The book "promises an anthology for a new moment in poetry”, Doubleday said, and offers "a collection of fresh, vibrant voices from poets all over the globe".
Lizzy Goudsmit, commissioning editor at Transworld, acquired UK and Commonwealth rights to the title by from Daisy Parente at Lutyens & Rubenstein. Doubleday will publish Set Me On Fire in hardback in autumn 2019.
"These are poems about eating and kissing and having too many feelings, about being outside and inside and loving someone so much you think you might die of it,” the publisher's synopsis reads. "They are about break-ups and getting back together and oh-god-it’s-complicated-don’t-ask-me moments. They are about wanting and waiting and having, about grieving and life after death and the end of the world. They are, in other words, about being alive.”
Risbridger is a writer and poet who has written for the Guardian, Prospect, Grazia and Stylist, among others, as well as various regular columns for the Pool including, most recently, ‘My Life in Poems’. Meanwhile her debut, a cookbook, Midnight Chicken: & Other Recipes Worth Living For, will be published by Bloomsbury next January.
She revealed that the book started life as a birthday present for her best friend “who hates poetry”.
Risbridger said: "Happily, I have convinced her that poetry can be so much more than what we learned at school- and now, ideally, I’d like to convince everyone else too. We’re living in a mad, thrilling golden age of poetry, and I’m really looking forward to being able to reach out to the extraordinary poets who shape my life and asking them to come on board with Transworld.
She added: "So often poetry anthologies are dominated by straight dead white men, so I’m especially thrilled to be able to bring so many poets of colour, LGBTQ poets and female poets together in this book.
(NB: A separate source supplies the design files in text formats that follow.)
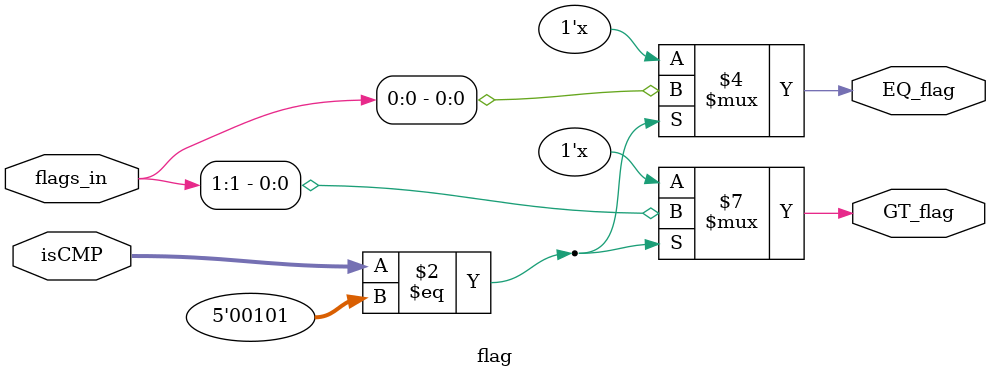
<source format=v>
module flag(isCMP,flags_in,GT_flag,EQ_flag);
input [1:0]flags_in;
input [4:0]isCMP;
output reg GT_flag;
output reg EQ_flag;

always @(*)
begin
    if(isCMP == 5'b00101)
    begin
         GT_flag <= flags_in[1] ;
         EQ_flag <= flags_in[0];
    end
    else
    begin
        GT_flag <= GT_flag ; // Else retain previous values
        EQ_flag <= EQ_flag;   
    end
    
end
 endmodule   
    


</source>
These poems are radical, heart-breaking, hilarious and somehow completely true. I love them all."
Goudsmit says: "This is such a smart, moving, charming anthology. Ella somehow finds the perfect poems to illustrate the feelings that make up our everyday, the good and the bad, those we know well and those that are hard to describe. Her annotations are insightful and honest and thoughtfully explore the brilliant, powerful, devastating moments that make up a life. I couldn’t be more excited to publish this next year."